"What are you going to do?" asked Mrs. Cat, with a sly wink at Puss, Junior.
"Never mind, mother, dear. Please don't look." And they commenced to scrub their mittens. And when they had them all covered with lather they dipped them into the water and squeezed them until the soapsuds looked like a snow drift, and after that they all reached down and pulled out the stopper, and when the soapy water was all gone they filled the tub again with nice, clean water and washed the mittens all over again. But, oh, dear me! the water was so deep that the little gray kitten wet her little pink sleeve.
PIE FOR MRS. MOUSE
THE three little kittens washed their mittens
And hung them up to dry.
"Oh, mother dear, do you not hear
That we have washed our mittens?"
Sure enough, all the mittens were washed and neatly hung on the clothesline. But the clothesline was so high that Puss had been forced to climb a stepladder. The kittens had stood below, their little paws full of clothespins, and every time Puss needed a pin one of them had climbed up and handed it to him.

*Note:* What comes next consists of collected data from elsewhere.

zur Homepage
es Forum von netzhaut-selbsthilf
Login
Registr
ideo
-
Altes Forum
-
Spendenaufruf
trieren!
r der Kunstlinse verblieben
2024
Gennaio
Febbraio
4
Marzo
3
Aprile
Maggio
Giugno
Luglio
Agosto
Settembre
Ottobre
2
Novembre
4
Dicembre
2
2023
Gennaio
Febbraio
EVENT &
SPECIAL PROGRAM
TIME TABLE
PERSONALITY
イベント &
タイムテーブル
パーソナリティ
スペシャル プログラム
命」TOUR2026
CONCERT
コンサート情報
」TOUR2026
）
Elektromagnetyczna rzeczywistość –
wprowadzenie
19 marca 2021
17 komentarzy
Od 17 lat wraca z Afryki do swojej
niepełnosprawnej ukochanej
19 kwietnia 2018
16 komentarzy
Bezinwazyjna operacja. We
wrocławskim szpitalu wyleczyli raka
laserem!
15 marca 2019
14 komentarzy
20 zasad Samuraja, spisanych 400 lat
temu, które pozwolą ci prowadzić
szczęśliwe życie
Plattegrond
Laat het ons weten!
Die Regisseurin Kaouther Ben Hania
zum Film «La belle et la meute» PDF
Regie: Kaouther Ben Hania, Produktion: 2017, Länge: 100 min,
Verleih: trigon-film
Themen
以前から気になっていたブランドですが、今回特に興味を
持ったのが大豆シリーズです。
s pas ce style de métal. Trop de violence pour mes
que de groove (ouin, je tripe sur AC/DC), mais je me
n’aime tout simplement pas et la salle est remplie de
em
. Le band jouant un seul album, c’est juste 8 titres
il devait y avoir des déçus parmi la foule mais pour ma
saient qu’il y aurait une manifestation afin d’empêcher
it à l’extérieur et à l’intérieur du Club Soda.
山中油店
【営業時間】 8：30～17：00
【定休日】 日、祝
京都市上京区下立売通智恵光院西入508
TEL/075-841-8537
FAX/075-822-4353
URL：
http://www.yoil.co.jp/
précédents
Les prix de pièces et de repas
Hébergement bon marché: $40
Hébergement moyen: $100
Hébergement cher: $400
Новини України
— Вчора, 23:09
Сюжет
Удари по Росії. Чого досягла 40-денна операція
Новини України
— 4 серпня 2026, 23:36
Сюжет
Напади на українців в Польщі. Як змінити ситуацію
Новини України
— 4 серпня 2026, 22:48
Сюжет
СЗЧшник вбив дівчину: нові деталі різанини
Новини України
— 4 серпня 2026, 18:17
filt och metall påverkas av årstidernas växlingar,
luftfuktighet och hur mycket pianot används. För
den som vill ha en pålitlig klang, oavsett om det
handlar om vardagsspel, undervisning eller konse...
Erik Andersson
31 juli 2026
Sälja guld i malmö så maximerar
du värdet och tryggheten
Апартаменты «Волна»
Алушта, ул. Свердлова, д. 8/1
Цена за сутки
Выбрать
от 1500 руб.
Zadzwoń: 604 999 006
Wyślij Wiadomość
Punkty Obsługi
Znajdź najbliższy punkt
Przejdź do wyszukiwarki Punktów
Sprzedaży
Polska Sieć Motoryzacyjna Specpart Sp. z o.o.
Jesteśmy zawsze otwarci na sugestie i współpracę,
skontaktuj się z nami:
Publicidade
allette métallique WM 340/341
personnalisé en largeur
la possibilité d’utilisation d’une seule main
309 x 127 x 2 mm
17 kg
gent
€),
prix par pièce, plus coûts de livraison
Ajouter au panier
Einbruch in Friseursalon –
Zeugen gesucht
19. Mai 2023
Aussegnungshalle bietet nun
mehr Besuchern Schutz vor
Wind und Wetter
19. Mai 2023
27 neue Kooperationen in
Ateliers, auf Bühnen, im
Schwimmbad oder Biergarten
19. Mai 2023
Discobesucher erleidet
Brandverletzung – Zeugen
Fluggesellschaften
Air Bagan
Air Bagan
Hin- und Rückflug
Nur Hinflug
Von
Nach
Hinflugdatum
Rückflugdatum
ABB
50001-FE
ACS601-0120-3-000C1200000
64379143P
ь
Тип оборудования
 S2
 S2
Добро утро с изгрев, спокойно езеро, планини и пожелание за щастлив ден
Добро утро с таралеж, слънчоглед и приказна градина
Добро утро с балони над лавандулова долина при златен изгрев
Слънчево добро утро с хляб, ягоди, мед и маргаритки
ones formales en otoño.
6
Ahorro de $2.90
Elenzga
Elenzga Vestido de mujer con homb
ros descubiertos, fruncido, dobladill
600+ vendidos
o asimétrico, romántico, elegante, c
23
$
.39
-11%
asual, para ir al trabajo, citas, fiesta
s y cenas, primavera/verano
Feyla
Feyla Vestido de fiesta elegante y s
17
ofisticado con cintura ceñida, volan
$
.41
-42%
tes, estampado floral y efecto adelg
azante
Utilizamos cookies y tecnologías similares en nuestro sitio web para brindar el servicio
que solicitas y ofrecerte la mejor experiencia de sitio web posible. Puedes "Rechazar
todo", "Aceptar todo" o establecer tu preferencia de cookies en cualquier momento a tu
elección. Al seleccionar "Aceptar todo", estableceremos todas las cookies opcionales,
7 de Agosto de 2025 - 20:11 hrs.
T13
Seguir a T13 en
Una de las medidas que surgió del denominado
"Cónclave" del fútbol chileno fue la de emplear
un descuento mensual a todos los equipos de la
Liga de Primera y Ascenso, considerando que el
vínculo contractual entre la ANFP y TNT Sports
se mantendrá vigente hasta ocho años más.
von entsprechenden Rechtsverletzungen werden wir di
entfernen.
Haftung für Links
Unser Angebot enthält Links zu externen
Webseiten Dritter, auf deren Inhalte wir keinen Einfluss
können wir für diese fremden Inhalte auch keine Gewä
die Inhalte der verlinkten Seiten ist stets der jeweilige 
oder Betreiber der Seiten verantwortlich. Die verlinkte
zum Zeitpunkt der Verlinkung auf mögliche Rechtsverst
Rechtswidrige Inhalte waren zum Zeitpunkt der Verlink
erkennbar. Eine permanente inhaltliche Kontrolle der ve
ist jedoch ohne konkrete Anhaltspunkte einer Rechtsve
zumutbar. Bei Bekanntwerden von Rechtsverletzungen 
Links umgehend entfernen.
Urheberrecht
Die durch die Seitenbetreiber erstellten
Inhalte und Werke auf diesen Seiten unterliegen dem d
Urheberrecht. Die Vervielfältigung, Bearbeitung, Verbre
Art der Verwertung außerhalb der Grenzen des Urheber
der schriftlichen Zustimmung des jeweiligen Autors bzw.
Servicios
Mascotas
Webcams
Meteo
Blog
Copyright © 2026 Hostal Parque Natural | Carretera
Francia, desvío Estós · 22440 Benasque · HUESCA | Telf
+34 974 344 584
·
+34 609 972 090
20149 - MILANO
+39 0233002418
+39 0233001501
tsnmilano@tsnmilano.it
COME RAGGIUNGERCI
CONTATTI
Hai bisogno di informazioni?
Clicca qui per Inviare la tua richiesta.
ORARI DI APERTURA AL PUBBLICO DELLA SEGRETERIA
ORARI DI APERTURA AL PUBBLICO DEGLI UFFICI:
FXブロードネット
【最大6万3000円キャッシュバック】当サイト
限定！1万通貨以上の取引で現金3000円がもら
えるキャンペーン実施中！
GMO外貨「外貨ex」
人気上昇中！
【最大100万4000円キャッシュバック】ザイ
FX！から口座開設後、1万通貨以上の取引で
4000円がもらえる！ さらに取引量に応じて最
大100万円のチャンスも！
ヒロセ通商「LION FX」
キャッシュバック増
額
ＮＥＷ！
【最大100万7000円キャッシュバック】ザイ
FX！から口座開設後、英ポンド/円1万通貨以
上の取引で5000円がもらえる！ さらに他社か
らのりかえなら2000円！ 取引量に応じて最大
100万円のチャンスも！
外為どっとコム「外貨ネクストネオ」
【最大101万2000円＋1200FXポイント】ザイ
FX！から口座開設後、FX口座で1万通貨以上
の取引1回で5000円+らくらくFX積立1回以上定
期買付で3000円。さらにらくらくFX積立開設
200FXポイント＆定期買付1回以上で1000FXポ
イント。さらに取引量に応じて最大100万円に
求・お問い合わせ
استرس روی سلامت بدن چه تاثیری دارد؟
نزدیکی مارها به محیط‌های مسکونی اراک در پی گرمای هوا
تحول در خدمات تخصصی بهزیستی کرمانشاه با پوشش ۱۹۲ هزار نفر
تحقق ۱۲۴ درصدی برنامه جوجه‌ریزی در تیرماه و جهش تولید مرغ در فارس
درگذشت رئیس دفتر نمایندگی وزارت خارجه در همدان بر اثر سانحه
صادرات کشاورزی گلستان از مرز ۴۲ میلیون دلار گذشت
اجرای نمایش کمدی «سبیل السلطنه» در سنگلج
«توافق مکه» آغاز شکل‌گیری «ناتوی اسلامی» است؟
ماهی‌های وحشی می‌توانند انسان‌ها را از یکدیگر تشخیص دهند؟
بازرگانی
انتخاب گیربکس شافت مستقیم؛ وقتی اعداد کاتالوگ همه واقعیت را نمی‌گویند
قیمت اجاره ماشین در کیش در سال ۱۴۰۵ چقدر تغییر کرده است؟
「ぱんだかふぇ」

"Washed your mittens! Oh, you're good kittens.
But I smell a rat close by.
Hush! Hush! mee-ow, mee-ow.
We smell a rat close by,
Mee-ow, mee-ow, mee-ow!"
cried Mrs. Cat.
When Puss heard this he ran around the house. I guess he expected to find the "rat that ate the malt that lay in the house that Jack built." But Mrs. Cat had made a mistake, for there was no rat to be seen. Instead, there stood the little mouse who two or three stories ago had told the black kitty where to find their mittens.